Anders dan appellant verder nog heeft betoogd, is het besluit om appellant te laten (door)werken, terwijl het college wist dat hij een Wajong-uitkering had aangevraagd, evenmin een onrechtmatig besluit. Indien appellant van mening was dat hij door medische omstandigheden niet in staat was om de werkzaamheden te verrichten, had hij om vrijstelling van de verplichting daartoe moeten vragen.
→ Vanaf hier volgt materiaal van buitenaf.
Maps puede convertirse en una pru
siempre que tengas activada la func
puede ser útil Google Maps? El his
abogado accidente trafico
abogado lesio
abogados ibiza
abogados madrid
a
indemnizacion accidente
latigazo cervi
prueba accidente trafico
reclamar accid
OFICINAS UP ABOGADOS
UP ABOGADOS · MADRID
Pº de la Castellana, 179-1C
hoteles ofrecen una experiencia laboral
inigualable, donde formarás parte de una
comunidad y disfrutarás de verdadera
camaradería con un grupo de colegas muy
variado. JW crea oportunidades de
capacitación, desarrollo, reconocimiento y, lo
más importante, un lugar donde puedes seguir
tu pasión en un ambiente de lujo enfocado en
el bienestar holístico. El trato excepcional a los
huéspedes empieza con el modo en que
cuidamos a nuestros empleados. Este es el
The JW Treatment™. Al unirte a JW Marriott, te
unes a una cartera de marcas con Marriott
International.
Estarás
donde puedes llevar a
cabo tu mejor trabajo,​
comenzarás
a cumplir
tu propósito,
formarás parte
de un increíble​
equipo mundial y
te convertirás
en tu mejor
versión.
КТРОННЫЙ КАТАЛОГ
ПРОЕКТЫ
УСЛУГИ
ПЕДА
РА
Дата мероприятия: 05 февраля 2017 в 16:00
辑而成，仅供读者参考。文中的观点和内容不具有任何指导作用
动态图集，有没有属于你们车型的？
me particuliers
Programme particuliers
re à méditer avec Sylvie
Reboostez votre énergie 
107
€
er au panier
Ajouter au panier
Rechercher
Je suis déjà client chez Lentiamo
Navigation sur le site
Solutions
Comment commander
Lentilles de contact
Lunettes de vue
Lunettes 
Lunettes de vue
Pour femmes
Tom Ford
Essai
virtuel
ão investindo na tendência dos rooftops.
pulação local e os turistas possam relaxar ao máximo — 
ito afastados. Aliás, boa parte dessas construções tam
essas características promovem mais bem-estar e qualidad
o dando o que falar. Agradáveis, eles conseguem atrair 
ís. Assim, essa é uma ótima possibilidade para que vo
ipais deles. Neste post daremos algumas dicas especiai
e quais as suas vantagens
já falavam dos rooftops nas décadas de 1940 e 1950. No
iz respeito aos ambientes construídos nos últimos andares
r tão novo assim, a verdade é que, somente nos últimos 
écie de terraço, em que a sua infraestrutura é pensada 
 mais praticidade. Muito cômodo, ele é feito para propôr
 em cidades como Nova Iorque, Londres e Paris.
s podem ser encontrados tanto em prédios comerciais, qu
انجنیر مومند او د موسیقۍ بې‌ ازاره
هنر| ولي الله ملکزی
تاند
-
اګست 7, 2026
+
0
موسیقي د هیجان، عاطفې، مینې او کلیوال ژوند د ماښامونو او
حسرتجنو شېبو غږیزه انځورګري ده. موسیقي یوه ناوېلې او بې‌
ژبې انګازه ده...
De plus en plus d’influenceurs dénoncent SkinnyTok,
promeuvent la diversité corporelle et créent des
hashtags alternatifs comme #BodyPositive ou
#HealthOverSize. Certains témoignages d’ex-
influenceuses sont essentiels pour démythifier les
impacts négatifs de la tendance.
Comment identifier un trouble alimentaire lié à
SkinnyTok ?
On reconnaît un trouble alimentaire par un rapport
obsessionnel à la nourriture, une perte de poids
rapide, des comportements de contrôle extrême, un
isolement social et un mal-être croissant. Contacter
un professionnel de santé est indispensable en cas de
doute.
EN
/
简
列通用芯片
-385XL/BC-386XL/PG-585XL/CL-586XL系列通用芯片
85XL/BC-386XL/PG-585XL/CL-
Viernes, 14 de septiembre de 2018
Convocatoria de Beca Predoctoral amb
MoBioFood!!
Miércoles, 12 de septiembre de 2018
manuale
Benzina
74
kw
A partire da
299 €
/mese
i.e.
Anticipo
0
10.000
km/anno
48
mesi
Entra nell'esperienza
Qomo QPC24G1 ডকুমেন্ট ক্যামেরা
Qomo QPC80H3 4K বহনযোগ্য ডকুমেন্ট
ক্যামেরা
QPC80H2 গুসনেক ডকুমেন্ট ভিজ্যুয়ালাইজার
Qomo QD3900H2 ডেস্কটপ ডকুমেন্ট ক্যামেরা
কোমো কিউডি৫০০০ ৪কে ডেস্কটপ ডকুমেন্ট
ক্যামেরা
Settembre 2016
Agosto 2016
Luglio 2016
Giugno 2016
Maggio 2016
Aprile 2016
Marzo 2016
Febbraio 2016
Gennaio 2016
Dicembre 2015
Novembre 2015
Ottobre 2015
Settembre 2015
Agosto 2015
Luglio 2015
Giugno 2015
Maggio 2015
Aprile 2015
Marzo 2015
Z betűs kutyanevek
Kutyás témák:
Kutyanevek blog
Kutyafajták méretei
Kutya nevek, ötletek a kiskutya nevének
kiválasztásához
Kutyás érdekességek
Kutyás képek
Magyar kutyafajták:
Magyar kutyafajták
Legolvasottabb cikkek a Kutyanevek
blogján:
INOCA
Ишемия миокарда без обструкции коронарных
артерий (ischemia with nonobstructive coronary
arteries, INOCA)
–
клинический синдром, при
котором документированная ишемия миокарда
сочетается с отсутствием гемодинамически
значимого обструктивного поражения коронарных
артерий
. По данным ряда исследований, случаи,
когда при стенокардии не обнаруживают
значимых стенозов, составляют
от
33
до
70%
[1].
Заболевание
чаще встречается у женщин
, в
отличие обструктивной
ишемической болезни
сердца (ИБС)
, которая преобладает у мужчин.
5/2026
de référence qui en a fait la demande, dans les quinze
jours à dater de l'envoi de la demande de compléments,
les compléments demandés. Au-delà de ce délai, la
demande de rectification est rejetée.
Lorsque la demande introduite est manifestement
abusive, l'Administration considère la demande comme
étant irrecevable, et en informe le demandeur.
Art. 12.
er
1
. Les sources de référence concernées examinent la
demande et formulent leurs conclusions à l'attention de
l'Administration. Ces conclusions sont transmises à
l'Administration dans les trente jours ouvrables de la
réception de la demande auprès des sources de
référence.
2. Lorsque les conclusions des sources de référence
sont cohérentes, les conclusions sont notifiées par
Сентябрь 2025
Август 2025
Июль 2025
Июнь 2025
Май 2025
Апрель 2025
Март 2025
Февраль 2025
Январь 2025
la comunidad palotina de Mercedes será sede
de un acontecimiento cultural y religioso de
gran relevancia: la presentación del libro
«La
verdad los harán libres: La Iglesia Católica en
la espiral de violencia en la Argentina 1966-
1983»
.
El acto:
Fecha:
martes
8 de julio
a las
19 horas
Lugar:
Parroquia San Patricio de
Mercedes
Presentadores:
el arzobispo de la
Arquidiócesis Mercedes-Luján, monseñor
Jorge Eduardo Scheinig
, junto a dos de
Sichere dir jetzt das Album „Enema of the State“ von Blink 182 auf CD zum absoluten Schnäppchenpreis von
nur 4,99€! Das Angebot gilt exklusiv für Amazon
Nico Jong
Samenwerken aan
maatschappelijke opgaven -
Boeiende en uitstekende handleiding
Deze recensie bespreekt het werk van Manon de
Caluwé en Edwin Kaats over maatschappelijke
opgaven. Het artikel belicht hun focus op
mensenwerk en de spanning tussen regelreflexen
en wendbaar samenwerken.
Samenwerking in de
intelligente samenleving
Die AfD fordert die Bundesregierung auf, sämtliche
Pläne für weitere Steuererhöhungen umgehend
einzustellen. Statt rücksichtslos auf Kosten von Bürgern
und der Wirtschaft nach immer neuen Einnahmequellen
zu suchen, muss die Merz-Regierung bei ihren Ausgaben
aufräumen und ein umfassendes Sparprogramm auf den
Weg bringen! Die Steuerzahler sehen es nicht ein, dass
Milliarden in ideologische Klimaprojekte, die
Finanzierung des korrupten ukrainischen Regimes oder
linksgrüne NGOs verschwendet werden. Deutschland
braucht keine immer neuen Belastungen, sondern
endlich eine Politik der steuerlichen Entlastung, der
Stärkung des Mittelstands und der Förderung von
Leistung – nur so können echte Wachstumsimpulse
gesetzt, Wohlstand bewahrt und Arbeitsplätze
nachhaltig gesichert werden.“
Appellant heeft de werkzaamheden echter zonder bezwaren aanvaard en voortgezet.
4.6.
Uit 4.1 tot en met 4.5 volgt reeds dat het hoger beroep niet slaagt, zodat de aangevallen uitspraak moet worden bevestigd.
5. Voor een veroordeling in de proceskosten bestaat geen aanleiding.

BESLISSING

De Centrale Raad van Beroep bevestigt de aangevallen uitspraak.
Deze uitspraak is gedaan door W.H. Bel als voorzitter en M. Hillen en J.T.H. Zimmerman als leden, in tegenwoordigheid van J.M.M. van Dalen als griffier. De beslissing is uitgesproken in het openbaar op 4 april 2017.